However, to say that a computer stores hexadecimal numbers isn't exactly wrong. Hexadecimal maps groups of 4 bits to a single character which makes it much easier for a person to ready and ultimately type as code. The computer does not store a hexadecimal number in the sense that 0x12AB is written to memory as a 1 and B characters. Rather those characters are sequences of bits like 0001 and 1011 which map to 1 and B respectively. When we ask the computer to retrieve the number, the computer translates the data to whatever format that we want. We can represent the number as hexadecimal, decimal, or even octal. We can write code for "is integer a equal to 15?" using a hexadecimal number (a == 0x0F) or using a decimal number (a == 15). The 0x indicates to the computer that the programmer is writing a hexadecimal number.

Working with Integers

The next function call in main() is intDemo() which I created to show how you would manipulate information that may be given as a complete integer. You will receive some sort of input from an external device, it will be most likely be stored as a binary value, but I am less certain about the data type (the size in bytes of your data) that the microprocessor will provide. An integer is unlikely, however understanding how data is stored as an integer and how to manipulate smaller units of data within the integer will be an important tool.

Representing an Integer

Lines 9 through 14 print out different representations of an integer. The console prints the integer in different formats indicated by the % tags.
There is a call to a function called intToBin() which converts an integer to a string of binary characters; don't worry about how that function works for now just know that there is no native way to produce a bunch of binary digits.

#####

* Using the information:
1. Recast the paragraph in the excerpt on hexadecimal and integers that begins "However, to say that a computer stores" as a short bulleted list that keeps its main facts.
2. Answer these questions from the excerpt on hexadecimal and integers:
(a) How many bits does hexadecimal map to a single character?
(b) What does the function intToBin() do?
(c) Which lines print different representations of an integer?
The listing that comes next is not needed.

* Recorded data:
#####

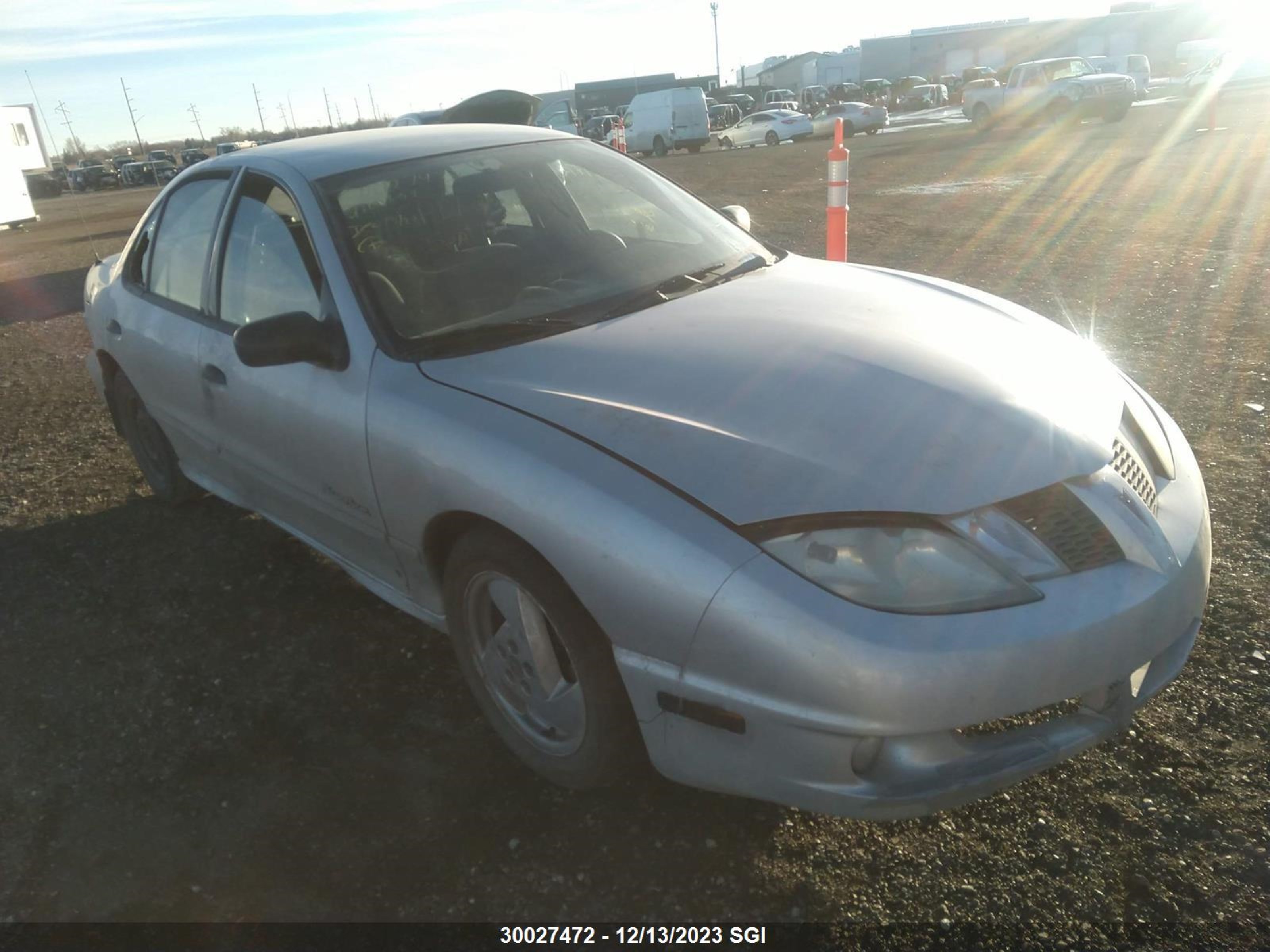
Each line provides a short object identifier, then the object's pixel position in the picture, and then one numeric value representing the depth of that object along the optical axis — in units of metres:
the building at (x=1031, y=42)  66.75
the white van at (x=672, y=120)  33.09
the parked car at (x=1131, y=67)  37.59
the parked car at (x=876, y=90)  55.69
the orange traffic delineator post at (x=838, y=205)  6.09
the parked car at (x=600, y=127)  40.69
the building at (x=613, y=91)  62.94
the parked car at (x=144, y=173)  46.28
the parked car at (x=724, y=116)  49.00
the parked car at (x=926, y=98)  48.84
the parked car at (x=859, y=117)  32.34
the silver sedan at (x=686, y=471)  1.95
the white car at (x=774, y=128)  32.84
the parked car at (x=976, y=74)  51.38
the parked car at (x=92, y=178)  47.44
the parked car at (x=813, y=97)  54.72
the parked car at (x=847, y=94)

#####

* Answers to the exercise:
1.
- Saying that a computer stores hexadecimal numbers is not exactly wrong.
- Hexadecimal maps each group of 4 bits to a single character, which makes values easier for a person to read and type as code.
- A value such as 0x12AB is not written to memory as characters such as 1 and B. Those characters stand for bit sequences such as 0001 and 1011.
- When the number is retrieved, the computer translates the data into whatever format is requested, such as hexadecimal, decimal or octal.
- A test of whether integer a equals 15 can be written in hexadecimal (a == 0x0F) or in decimal (a == 15).
- The 0x prefix tells the computer that the programmer is writing a hexadecimal number.

2.
(a) 4 bits.
(b) It converts an integer to a string of binary characters.
(c) Lines 9 through 14.